昼下がりはひとり

第16話 電話が鳴る

 気がつくと、家の中の電気は全て消えていて、人の気配はなかった。いつのまにか、眠ってしまったみたいだった。食卓はすっかり片付いていて、辺りでは物音ひとつしない。机の上から体を起こすと、床にブランケットがずり落ちた。ああ、母さんがかけてくれたのかもしれない。
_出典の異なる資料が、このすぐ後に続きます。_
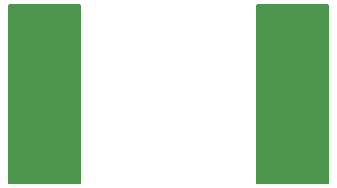
<source format=gbr>
%TF.GenerationSoftware,KiCad,Pcbnew,(6.0.10)*%
%TF.CreationDate,2023-05-27T15:47:13+03:00*%
%TF.ProjectId,BSF_5,4253465f-352e-46b6-9963-61645f706362,rev?*%
%TF.SameCoordinates,Original*%
%TF.FileFunction,Soldermask,Bot*%
%TF.FilePolarity,Negative*%
%FSLAX46Y46*%
G04 Gerber Fmt 4.6, Leading zero omitted, Abs format (unit mm)*
G04 Created by KiCad (PCBNEW (6.0.10)) date 2023-05-27 15:47:13*
%MOMM*%
%LPD*%
G01*
G04 APERTURE LIST*
%ADD10C,0.150000*%
%ADD11R,5.080000X1.500000*%
G04 APERTURE END LIST*
D10*
X142500000Y-94750000D02*
X136500000Y-94750000D01*
X136500000Y-94750000D02*
X136500000Y-79750000D01*
X136500000Y-79750000D02*
X142500000Y-79750000D01*
X142500000Y-79750000D02*
X142500000Y-94750000D01*
G36*
X142500000Y-94750000D02*
G01*
X136500000Y-94750000D01*
X136500000Y-79750000D01*
X142500000Y-79750000D01*
X142500000Y-94750000D01*
G37*
X121500000Y-94750000D02*
X115500000Y-94750000D01*
X115500000Y-94750000D02*
X115500000Y-79750000D01*
X115500000Y-79750000D02*
X121500000Y-79750000D01*
X121500000Y-79750000D02*
X121500000Y-94750000D01*
G36*
X121500000Y-94750000D02*
G01*
X115500000Y-94750000D01*
X115500000Y-79750000D01*
X121500000Y-79750000D01*
X121500000Y-94750000D01*
G37*
D11*
%TO.C,J1*%
X118362500Y-91750000D03*
X118362500Y-83250000D03*
%TD*%
%TO.C,J2*%
X139500000Y-83250000D03*
X139500000Y-91750000D03*
%TD*%
M02*

</source>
 身体中がひどく重くて、どこもかしこも不快だった。心当たりのない、脇腹なんかが動かすと痛む。筋肉痛だろうか。今の自分には休息が必要だと感じて、自分の寝床でゆっくり寝ようと、椅子から立ち上がったその時、電話が鳴った。ぼくのケータイではなく、固定電話の方だ。呼び出し音は、無人の家の中で、不自然なくらい大きく鳴り渡っていた。

「はい、もしもし」

「あー、俺、俺だけど。今晩空いてる?」

「へ?あの、どちらへお掛けですか?」

 間違い電話だと思った。

「篠崎ですよ」


「あっ、あー」


「迎えに行くから、7時な、」

「え、ちょっ、おいっ」

 電話は一方的に切れた。だからこういうのは苦手なんだって。誰にあてるでもなく、舌打ちが漏れる。受話器を置いて、時計を見た。もうすぐ13時になる。半分ヤケになりながら、もう寝てしまおう、と思った。こんなに疲れているんだから、強引な誘いを受けるいわれはないじゃないか。むしろ積極的に断ってもいいくらいだ。そんなわけで、ずんずん自分の部屋に向かって、バタンと扉を閉めた。そのままベッドの上に身を投げ出す。…年季の入ったベッドだから、壊れるんじゃないかと思ったけど、なんとか大丈夫だった。ひとり暮らしの部屋から持って帰ってきた、煎餅蒲団に顔を埋める。


「えほっ」


 ずいぶんとほこりっぽかった。近いうちに買い替えよう。そう心に誓いながら眼を閉じる。ぼくは疲れてる、眠るんだ、そう眠るんだ。自分に言い聞かせながら眠りに落ちようとする、けれどうまくいかない。どうしてぼくはいつもこうなんだろう。ゆっくりするためにこっちに帰ってきたのに、これじゃあ前と何も変わらないじゃないか。休みたい、心置きなく休息を取りたい。心を安らげたい。祈るように、眼を閉じ続けた。


「たっだいまー、お昼、牛丼買ってきたよん」


 ノックもなしに、ドアが開く。母はずんずんと部屋に侵入してきたかと思うと、ぷんぷんと香り高い牛丼屋さんの袋を学習机の上に置くと、軽やかなステップを踏みながら部屋を出て行った。目を閉じても暴力的なその匂いは嫌でも鼻腔を刺激するし、飴色の玉ねぎの香りが食欲をそそる。胃が、腸が、空腹を訴えていた。

 神様がぼくに寝るなと言ってるんだ、きっとそうなんだ。重たい体にムチ打ちながら、ぼくはニオイの元に向かって行った。